Advogados que atuam com transparência e ética, ainda que possam parecer menos combativos em um mercado competitivo, contribuem para uma justiça mais equitativa e oferecem maior segurança jurídica a seus clientes. Nesse contexto, a atuação rigorosa do Judiciário ao aplicar multas por má-fé processual vai além da punição; ela desempenha um papel pedagógico crucial. Essas sanções incentivam uma maior consciência profissional entre os advogados, promovendo uma cultura de respeito às normas processuais e estimulando uma advocacia mais comprometida com a ética e a justiça. Ao internalizarem essas lições, os advogados podem aprimorar continuamente sua prática, elevando o padrão de sua atuação em benefício do sistema judicial como um todo.

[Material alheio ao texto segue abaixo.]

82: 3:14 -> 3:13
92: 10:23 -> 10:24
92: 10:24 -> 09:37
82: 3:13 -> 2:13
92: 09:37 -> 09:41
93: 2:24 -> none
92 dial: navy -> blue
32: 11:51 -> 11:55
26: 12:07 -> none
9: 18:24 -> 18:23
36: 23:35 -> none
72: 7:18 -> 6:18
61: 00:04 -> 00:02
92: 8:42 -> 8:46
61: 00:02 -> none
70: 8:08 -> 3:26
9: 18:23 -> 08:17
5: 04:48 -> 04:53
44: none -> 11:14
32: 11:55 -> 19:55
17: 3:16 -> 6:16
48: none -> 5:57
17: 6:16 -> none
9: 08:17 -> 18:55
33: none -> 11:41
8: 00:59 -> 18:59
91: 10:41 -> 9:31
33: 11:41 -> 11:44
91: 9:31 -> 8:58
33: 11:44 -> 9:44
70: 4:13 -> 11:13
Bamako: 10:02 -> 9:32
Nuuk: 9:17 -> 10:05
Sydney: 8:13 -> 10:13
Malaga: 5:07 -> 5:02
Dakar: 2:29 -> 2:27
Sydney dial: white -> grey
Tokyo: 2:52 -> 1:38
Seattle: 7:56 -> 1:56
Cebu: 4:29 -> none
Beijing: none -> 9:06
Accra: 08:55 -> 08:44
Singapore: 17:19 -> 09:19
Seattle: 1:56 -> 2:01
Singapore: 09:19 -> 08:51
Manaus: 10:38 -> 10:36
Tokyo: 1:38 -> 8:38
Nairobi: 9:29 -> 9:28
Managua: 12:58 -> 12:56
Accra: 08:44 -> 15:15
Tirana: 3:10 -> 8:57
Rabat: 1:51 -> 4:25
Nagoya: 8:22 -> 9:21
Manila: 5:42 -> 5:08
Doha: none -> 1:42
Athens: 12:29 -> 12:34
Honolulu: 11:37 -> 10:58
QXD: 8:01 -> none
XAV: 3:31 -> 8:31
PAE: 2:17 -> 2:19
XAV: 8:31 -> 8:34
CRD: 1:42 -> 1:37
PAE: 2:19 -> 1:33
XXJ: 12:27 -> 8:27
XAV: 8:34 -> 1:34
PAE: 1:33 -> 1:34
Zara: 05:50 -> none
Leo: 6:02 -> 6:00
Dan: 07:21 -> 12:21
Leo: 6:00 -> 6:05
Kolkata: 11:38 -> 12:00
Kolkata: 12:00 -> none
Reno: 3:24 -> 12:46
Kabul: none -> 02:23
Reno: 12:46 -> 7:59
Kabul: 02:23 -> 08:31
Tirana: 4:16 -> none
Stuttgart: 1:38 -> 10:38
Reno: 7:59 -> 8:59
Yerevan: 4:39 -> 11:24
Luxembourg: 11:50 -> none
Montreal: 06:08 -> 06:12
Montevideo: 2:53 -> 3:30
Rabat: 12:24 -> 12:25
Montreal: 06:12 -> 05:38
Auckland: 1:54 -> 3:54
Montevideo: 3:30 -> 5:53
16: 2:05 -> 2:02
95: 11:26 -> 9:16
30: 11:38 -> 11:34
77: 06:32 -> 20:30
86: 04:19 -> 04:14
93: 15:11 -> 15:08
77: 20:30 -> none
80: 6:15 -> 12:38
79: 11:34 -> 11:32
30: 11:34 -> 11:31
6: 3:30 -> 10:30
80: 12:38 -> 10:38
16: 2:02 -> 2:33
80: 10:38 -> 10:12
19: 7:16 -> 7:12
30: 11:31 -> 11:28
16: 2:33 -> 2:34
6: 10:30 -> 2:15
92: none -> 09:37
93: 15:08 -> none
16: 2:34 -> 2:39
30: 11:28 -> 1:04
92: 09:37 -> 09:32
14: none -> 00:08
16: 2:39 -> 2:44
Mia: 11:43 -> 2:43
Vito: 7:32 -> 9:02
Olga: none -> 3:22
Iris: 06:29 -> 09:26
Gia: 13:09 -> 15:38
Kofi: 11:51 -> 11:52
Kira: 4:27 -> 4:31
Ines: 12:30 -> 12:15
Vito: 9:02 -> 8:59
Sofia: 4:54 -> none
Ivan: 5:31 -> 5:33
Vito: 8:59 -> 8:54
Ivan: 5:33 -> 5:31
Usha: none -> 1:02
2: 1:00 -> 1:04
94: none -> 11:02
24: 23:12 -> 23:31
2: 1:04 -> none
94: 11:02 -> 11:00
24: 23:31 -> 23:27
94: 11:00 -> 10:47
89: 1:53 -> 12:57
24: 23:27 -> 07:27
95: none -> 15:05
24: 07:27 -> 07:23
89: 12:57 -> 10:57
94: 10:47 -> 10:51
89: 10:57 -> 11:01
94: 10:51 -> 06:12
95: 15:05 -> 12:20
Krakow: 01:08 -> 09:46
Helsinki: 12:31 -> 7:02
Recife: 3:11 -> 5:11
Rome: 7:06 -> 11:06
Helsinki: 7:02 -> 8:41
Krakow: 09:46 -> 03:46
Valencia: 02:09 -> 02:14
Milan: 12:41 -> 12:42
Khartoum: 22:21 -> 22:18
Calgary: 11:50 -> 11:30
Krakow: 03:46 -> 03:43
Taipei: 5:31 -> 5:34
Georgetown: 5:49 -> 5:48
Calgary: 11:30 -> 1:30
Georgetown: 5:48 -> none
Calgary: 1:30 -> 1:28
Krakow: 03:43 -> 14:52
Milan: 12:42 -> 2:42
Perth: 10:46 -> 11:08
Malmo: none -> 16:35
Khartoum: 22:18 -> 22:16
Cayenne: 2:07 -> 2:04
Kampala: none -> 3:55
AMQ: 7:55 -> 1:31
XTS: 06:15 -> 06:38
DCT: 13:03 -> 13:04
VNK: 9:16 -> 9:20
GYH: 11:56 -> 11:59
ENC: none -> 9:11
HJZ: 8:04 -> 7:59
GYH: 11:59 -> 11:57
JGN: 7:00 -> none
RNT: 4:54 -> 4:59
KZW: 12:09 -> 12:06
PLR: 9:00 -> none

Nesse sentido, considerando que é imprescindível combater a litigância de má-fé para preservar a funcionalidade e a justiça do sistema e promover um ambiente jurídico mais justo e eficiente, conforme os princípios estabelecidos no artigo 6º do CPC/2015, com fundamento no art. 80, I, II, III, IV e VII, de ofício, aplico a parte embargante a pena de litigância de má-fé ao pagamento de multa no importe de 10% (dez por cento) do valor corrigido da causa em favor da parte ré, sem prejuízo de concessão de Justiça Gratuita.
Destaca-se:
“Nos termos do art. 98, § 4º, do CPC/2015, a concessão da gratuidade de justiça não isenta a parte beneficiária de, ao final do processo, pagar as penalidades que lhe foram impostas em decorrência da litigância de má-fé.” (STJ, REsp n. 1.663.193/SP, relatora Ministra Nancy Andrighi, Terceira Turma, julgado em 20/2/2018, DJe de 23/2/2018.) (Grifei).
Diante do exposto, por não vislumbrar a ocorrência de nenhuma obscuridade, contradição, omissão ou erro material na decisão proferida, REJEITO estes EMBARGOS DE DECLARAÇÃO aforados por M. L. A. D. A. e aplico multa no importe de 10% como pena pela litigância de má-fé.
assinado por YHON TOSTES, Desembargador Relator, na forma do artigo 1º, inciso III, da Lei 11.419, de 19 de dezembro de 2006. A conferência da autenticidade do documento está disponível no endereço eletrônico https://2g.tjsc.jus.br//verifica.php, mediante o preenchimento do código verificador 7264740v7 e do código CRC 8c11fe09.
Informações adicionais da assinatura:
Signatário (a): YHON TOSTES
Data e Hora: 12/01/2026, às 16:01:48
5094414-45.2024.8.24.0930 7264740 .V7
Conferência de autenticidade emitida em 14/01/2026 21:29:58.